Gus was found to be overweight at 98 pounds and had numerous masses which were removed and biopsied. Luckily, all were benign. His bloodwork revealed that Gus was hypothyroid so he was started on an appropriate dose of soloxine. Gus came to Riverview to settle in, begin his diet, and wait for his new home. He didn't have to wait long! 
Repeat adopters who were looking for a sweet senior were called to meet Gus. They took Gus for a walk and knew he was the one for them. Gus has now settled into his new home and enjoys his daily walks. His adopters did mention that he ate a loaf of bread that was left on the counter. So, everyone is more watchful whenever Gus is in the kitchen!


----------



## Debles (Sep 6, 2007)

he is so gorgeous! So glad he got a good home. Poor baby.


----------



## sharlin (Feb 26, 2007)

Once again YGGR puts a big smile on my face!!! Of course Gus helped too.


----------



## AlanK (Jun 28, 2008)

Gus is a handsome Dude and glad he has a new home...bless you and his new family!!!


----------



## bwoz (Jul 12, 2007)

That face, just want to kiss his nose!


----------



## Tanyac (Jun 18, 2008)

What a happy ending.. Gus deserves to be loved, he's such a lovely looking boy!


----------



## Jo Ellen (Feb 25, 2007)

I'm so happy for Gus.
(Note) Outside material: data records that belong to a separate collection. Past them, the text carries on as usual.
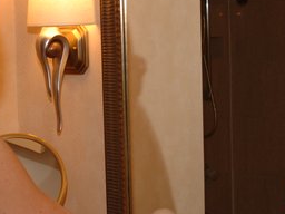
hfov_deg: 19.4
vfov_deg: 14.6
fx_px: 832
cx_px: 134
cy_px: 95
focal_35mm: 101
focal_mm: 28
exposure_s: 1/60
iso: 400
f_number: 5.6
It's hard when our dogs outlive us but kudos to Gus's previous owner for making arrangements for him. She must have really loved him.

Enjoy your new life, Gus. Your first mom wants you to be happy :heartbeat


----------



## Karen519 (Aug 21, 2006)

*Gus*

Yeh for gus!!


----------



## Oaklys Dad (Dec 28, 2005)

What a handsome boy. I'm sure he will bring lots of joy to his new family once they learn to keep their counters cleared. :


----------



## New Golden Mom (Dec 17, 2008)

Gus is a very handsome guy. I'm so glad he's happy and being cared for and loved.


----------



## olik (Apr 13, 2008)

happy ending for a wonderful dog.


----------



## HovawartMom (Aug 10, 2006)

Love those happy endings and to Many more yrs,in this new wonderful family!.


----------



## BeauShel (May 20, 2007)

So glad for Gus. He is a handsome boy. Love the happy ending stories.


----------



## 3SweetGoldens (Feb 28, 2007)

Linda...I am so HAPPY for Gus, that he has found his new home. Such a handsome guy he is, I just LOVE his face. That is so sad his owner passed away, but what a final act of love for him they showed! :smooch:


----------



## 3 goldens (Sep 30, 2005)

Someone else saidit first--you just want to kiss that sweet nose of that beautiful guy. I am happy for him that he found a great home.


----------



## missmarstar (Jul 22, 2007)

What a sweetie... glad he has a good home


----------



## rictic (Feb 16, 2009)

wtg gus mate.

(word of advice gus, go for the wholemeal bread and make sure mom has buttered it and it contains nice meaty bacon)


----------